В своем большинстве курсанты отделения впервые видели противника. Они окружили летчиков и смотрели на них как на людей из другого мира. Бледные, испуганные, г подрагивающими опущенными руками, они вызывали чувство жалости. Красноармейцы опустили карабины, не было злобы и неприязни в их взглядах, лишь одно любопытство. Вроде бы уж и не враг перед ними, который только что бомбил, убивал, разрушал. Расея! Но когда один из летчиков, глядя исподлобья, потянулся рукой к кобуре пистолета, ему тут же в грудь уперлось несколько штыков. Пленный достал никелированный вальтер и передал его в руки Сергею.
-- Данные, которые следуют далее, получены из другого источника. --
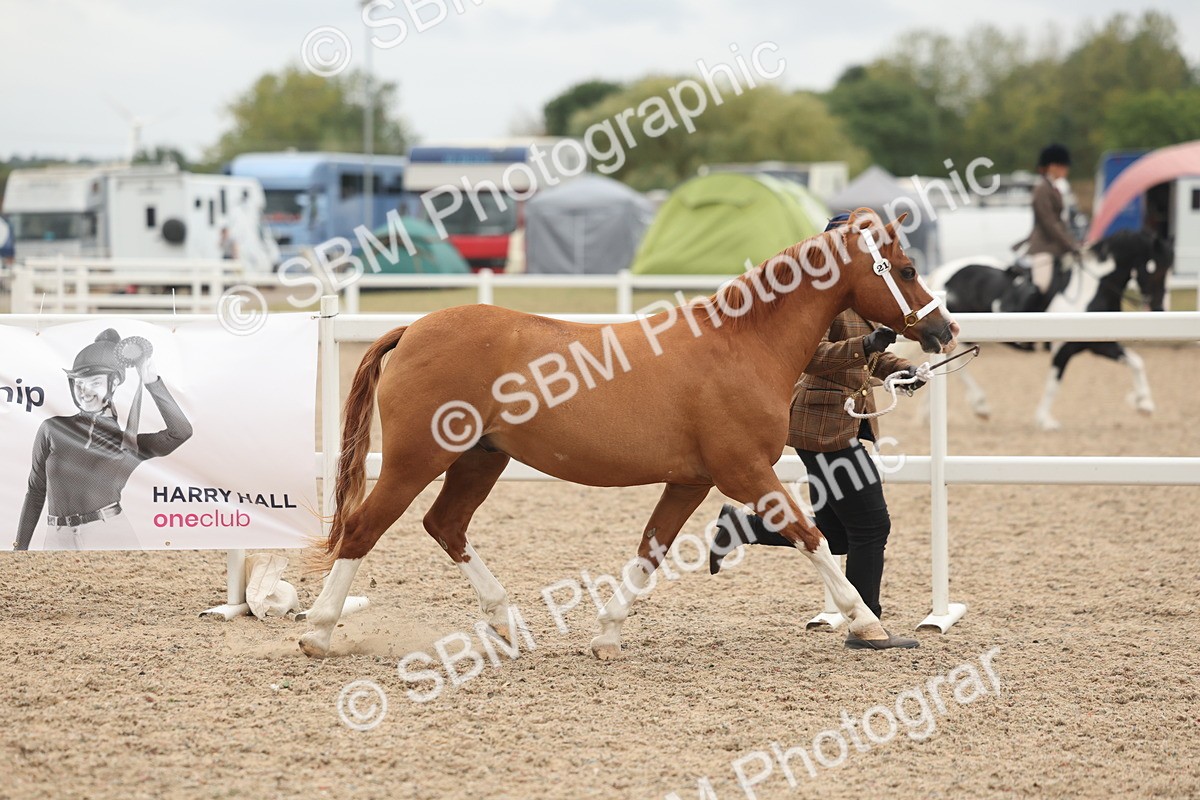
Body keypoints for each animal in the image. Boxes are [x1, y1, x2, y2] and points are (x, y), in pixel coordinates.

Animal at [297, 209, 959, 660]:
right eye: (906, 269)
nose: (944, 331)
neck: (741, 344)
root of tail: (412, 329)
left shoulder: (692, 481)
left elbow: (651, 550)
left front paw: (607, 634)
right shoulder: (745, 472)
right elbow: (811, 535)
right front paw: (865, 620)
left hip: (479, 460)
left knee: (446, 526)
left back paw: (508, 624)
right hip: (416, 460)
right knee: (363, 530)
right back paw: (319, 630)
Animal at [920, 229, 1172, 428]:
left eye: (1169, 270)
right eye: (1153, 269)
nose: (1160, 308)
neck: (1091, 291)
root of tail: (944, 271)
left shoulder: (1098, 344)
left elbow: (1135, 362)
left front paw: (1144, 403)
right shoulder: (1064, 349)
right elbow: (1054, 383)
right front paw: (1044, 420)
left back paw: (930, 413)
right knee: (956, 365)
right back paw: (979, 405)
Вместе со взводом пленные проследовали на окраину города. Еще чувствовалась утренняя прохлада, только что осела пыль от взрывов бомб. Кругом тишина и въедливый запах гари. С трудом узнавалась местность. Ведь именно здесь всего несколько дней назад учебный взвод осваивал движение ночью по азимутам. Вот то место, где стоял дом. Теперь его нет, все сгорело. Сергей до мельчайших подробностей вспомнил, как они с напарником выверяли азимуты, проходя мимо. В доме царило тогда веселье.
Как им сказали, хозяин приехал на пару дней на побывку. Пели казачьи песни, красиво пели:
Удаляясь тогда от дома, Сергей все еще слышал затихающие звуки, задорные слова:
Война. Уже ничего от этого дома нет. Уехал ли боец? Живы ли его родные? Перебивая запах гари, доносится терпкий аромат рассола, какого-то варенья, повсюду битое стекло, рассыпанный картофель, искореженная посуда, скомканная одежда.
Сергей оторвал взгляд от взорванной жизни, посмотрел на немцев. Тот, что помоложе, улыбался, что-то весело лопотал, глядя на разрушенное хозяйство. Не стерпел старшина, болью резанула по сердцу ухмылка летчика, ударил того кулаком в лицо. Очень хотелось садануть прикладом. Немец беззвучно отлетел к сгоревшей ограде и уткнулся лицом в пепел. Больше не улыбался, затравленно смотрел по сторонам, с усердием растаскивал обгоревшие бревна, лез в самые грязные уголки разрушенных дворовых построек — старался угодить старшине.